Culture Drives Everything

Two recent engagements – one with a larger client, the second with a prospective client – reminds me how essential it is for senior leaders to understand workplace culture without oversimplifying it. It’s a message echoed in a great post by Culture University’s Tim Kuppler at Switch & Shift:

The #1 workplace culture challenge is convincing your CEO or top leader that some aspect of culture requires their personal attention. How is culture impacting performance? Why should they care? Why is culture at the root of some of their most difficult challenges? Why they should and must DO SOMETHING.
— Tim Kuppler

Kuppler continues that the why question must addressed first, that senior leadership has understand with clarity and some depth why workplace culture is an issue in the organization. A rushed job on the why is going to equal a rushed job on the how – as in how we will work to address workplace culture gaps.

In the case of our larger client, it was inspiring how quickly the leadership sifted through the noise of data and landed on culture as a presenting problem. More inspiring? Their collective willingness to “linger” on the data, to spend time trying to understand what they wanted to solve – and why.

In the case of our prospective client, it was differently inspiring to see them slowly raise their eyes up from the day-to-day business challenges – job descriptions, policies, compliance issues – and chew on the issue of culture.
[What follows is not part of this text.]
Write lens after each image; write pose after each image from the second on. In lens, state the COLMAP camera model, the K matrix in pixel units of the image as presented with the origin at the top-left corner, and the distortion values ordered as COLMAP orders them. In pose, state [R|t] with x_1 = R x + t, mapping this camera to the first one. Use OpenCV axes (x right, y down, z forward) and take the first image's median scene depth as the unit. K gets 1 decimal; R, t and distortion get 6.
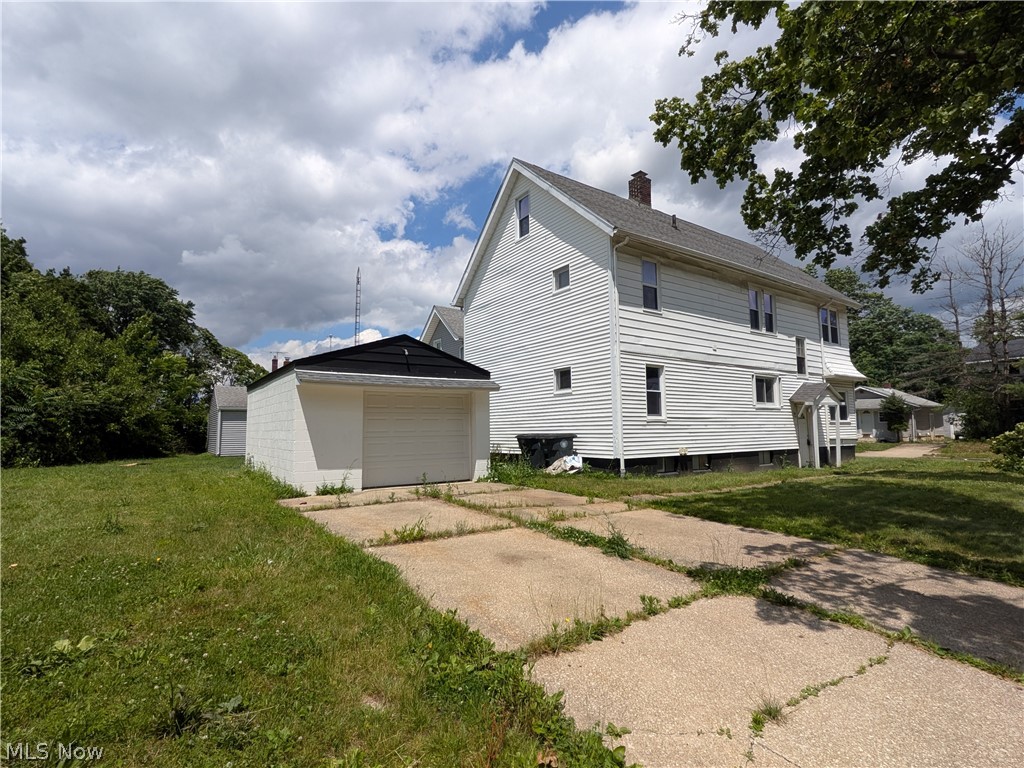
lens RADIAL K [[512.9, 0, 512.7], [0, 512.9, 384.7], [0, 0, 1]] dist [0.002920, 0.000155]
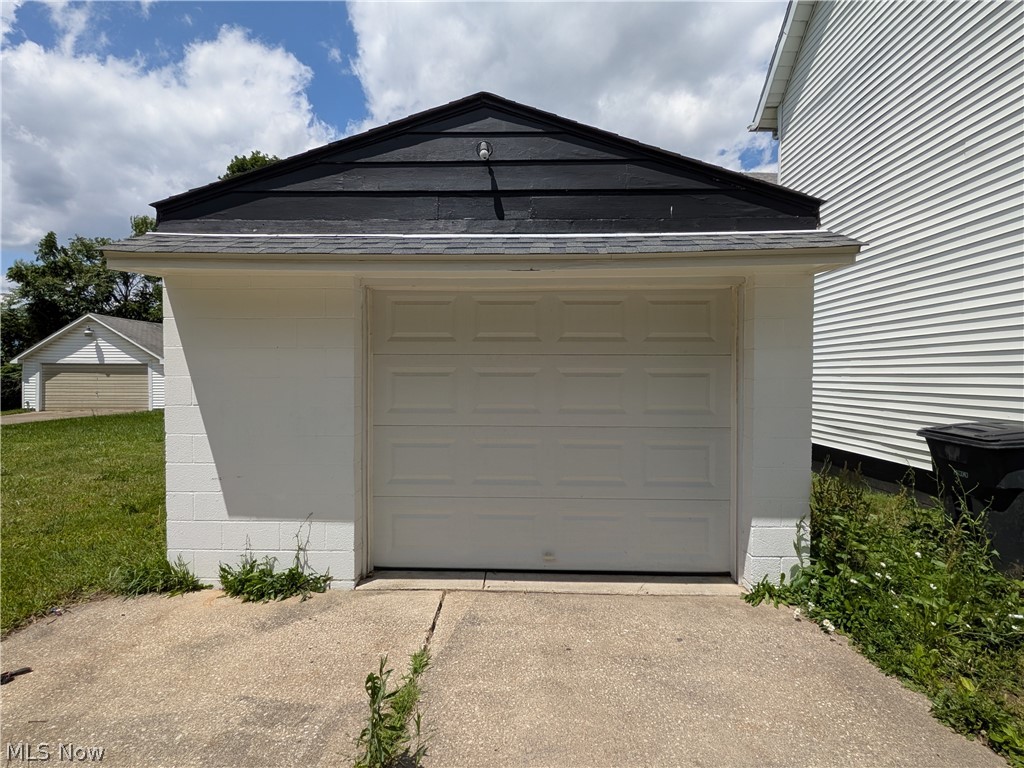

This was a new conversation to these folks, but one they were willing to have.

And it very much is a case of will. Culture is hard. It can be vague and nebulous. It feels soft and unmeasurable.

But as Kuppler, and so many others, argue, workplace culture is not just the glue – it is the fuel that creates effective combustion for organizations.

  • A healthy culture drives performance. In fact, a healthy team climate can return as much as 24¢ on the dollar, according to our friends at the Hay Group.

  • Great cultures – think Amazon or Zappos (or if you live in the past, Ukrop’s) – create legendary customer service, and loyalty.

  • Strong organizational culture swallows silos, and breaks down walls between departments and work groups.

  • A healthy workplace culture attracts great talent, defends against bad behavior, aligns people around strategies and change, and reduces negative employee feedback. 

The will to invest in developing a healthy workplace culture is hard to cultivate. Taking a walk around your organization with an eye on culture – where it is adding energy, and where it is taking energy away – may help your leadership visualize the why more clearly.